_Task statement_
In the records below, find the line that contains "camera: 40 degrees right, 5 degrees up" and the line that contains "cup [617,249,651,307] ->". Set down exactly those lines and every line between them, and nothing more.

_Given information_
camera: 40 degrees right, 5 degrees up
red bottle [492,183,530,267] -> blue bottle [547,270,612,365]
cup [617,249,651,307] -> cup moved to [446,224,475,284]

--

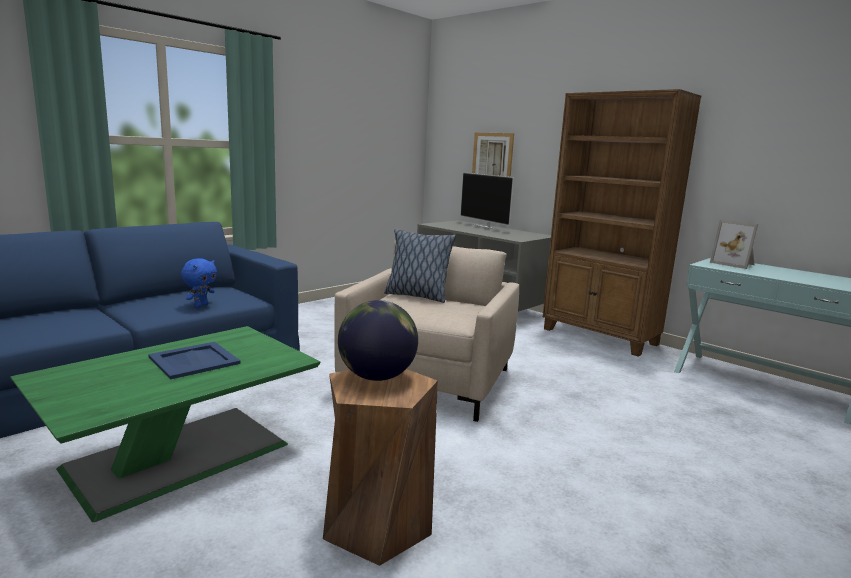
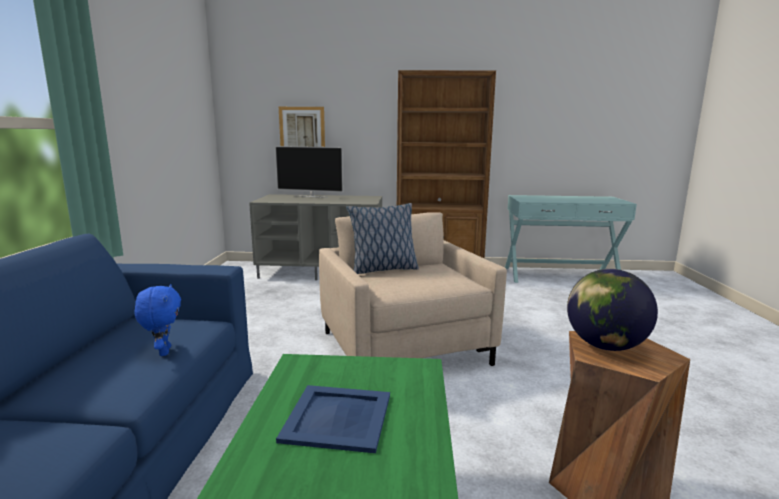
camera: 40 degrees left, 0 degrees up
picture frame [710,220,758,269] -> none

_Result of the exercise_
camera: 40 degrees right, 5 degrees up
red bottle [492,183,530,267] -> blue bottle [547,270,612,365]
cup [617,249,651,307] -> cup moved to [446,224,475,284]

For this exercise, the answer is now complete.